Redshift Spectrum is an extension of Amazon Redshift. Redshift Spectrum as a feature of Redshift, allows the user to query data available on S3. With Amazon Redshift Spectrum, you can continue to store and grow your data at S3 and use Redshift as one of the compute options to process your data (other options could be EMR, Athena or Presto.)
There are many differences between Amazon Redshift and Redshift Spectrum, here are some of them:
Amazon Redshift cluster is composed of one or more compute nodes. A cluster is provisioned with two or more compute nodes, an additional leader node coordinates the compute nodes and handles external communication. The client application interacts directly only with the leader node and the compute nodes are transparent to external applications.
Whereas Redshift Spectrum queries are submitted to the leader node of your Amazon Redshift cluster., The Amazon Redshift compute nodes generate multiple requests depending on the number of objects that need to be processed, and submits them concurrently to Redshift Spectrum. The Redshift Spectrum worker nodes scan, filter, and aggregate your data from Amazon S3 for processing back to your Amazon Redshift cluster. Then, the final join and merge operations are performed locally in your cluster and the results are returned to your client.
Redshift Spectrum is a service that uses dedicated servers to handle the S3 portion of your queries. The S3 Glue catalog service is used to maintain the definition of the external tables. Redshift loosely connects to S3 data by the following route:
External database, schema, and table definitions in Redshift use an IAM role to interact with the Presto catalog and Spectrum, which handles the S3 portion of the queries.
Amazon Redshift is a full-managed data warehouse that is efficient in storing historical data from various different sources. This tool is designed to ease the process of data warehouse and analytics.
Redshift Spectrum is used to perform analytics directly on the data in the Amazon S3 cluster using an Amazon Redshift node. This allows users to separate storage and compute. The user can scale them independently.
You can use Redshift Spectrum, which is an add-on to Amazon redshift, for its capability to query the data from the files of S3 with existing information from the Redshift data warehouse. In addition to querying the data in S3, you can join the data from S3 to tables residing in Redshift.

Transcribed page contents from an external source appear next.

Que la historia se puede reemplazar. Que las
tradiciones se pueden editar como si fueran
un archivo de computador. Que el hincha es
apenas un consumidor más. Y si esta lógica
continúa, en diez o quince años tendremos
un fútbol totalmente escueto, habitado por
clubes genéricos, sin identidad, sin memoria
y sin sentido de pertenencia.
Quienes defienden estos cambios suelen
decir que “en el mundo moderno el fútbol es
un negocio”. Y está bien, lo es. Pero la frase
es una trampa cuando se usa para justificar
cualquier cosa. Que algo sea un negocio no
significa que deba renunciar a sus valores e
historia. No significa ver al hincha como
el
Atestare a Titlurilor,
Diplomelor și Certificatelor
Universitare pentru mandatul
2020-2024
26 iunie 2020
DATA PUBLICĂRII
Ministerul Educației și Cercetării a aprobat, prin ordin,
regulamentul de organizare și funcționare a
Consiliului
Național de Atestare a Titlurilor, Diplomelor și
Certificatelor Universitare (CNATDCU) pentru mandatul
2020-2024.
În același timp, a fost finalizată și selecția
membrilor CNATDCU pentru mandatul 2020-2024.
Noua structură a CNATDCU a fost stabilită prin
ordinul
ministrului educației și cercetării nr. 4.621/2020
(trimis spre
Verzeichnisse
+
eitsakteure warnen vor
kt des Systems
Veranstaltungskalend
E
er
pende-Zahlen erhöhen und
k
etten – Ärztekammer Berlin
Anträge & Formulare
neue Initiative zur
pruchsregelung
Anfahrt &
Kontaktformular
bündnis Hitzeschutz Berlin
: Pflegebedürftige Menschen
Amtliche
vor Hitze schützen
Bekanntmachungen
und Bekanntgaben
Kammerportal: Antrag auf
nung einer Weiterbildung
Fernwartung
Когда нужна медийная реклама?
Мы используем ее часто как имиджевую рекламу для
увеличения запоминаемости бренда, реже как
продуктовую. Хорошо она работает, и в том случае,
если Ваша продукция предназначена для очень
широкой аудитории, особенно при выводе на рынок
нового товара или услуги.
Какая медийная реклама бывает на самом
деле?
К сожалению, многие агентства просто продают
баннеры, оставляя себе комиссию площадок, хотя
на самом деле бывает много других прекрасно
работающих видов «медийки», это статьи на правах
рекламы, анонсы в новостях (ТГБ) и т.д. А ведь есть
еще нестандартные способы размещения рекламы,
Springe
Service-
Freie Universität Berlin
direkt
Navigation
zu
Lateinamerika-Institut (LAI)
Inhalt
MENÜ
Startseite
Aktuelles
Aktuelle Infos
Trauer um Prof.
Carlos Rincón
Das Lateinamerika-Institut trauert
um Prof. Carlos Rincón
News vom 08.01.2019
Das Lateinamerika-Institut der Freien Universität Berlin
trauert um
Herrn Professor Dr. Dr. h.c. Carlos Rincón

Because Amazon Redshift holds dominion over how data is stored, compressed and queried, it has a lot more options for optimizing a query. On other hand Redshift Spectrum only has control over how the data is queried (because it is up to AWS S3 how it’s stored). Performance of Redshift Spectrum depends on your Redshift cluster resources and optimization of S3 storage.
That said, Spectrum offers the convenience of not having to import your data into Redshift. Basically you’re trading performance for the simplicity of Spectrum. Lots of companies use Spectrum as a way to query infrequently accessed data and then move the data of interest into Redshift for more regular access.
This article provides a quick recap of the major differences between Amazon Redshift and Redshift Spectrum. It takes into consideration today’s data platform needs.
Simply, Amazon Redshift can be classified as a tool in the “Big Data as a Service” category, whereas Amazon Redshift Spectrum is grouped under “Big Data Tools”.
AWS Redshift is a completely managed cloud data warehouse service with the ability to scale on-demand. However, the pricing is not simple, since it tries to accommodate different use cases and customers.
At its heart, Redshift is an Amazon petabyte-scale data warehouse product that is based on PostgreSQL version 8.0.2.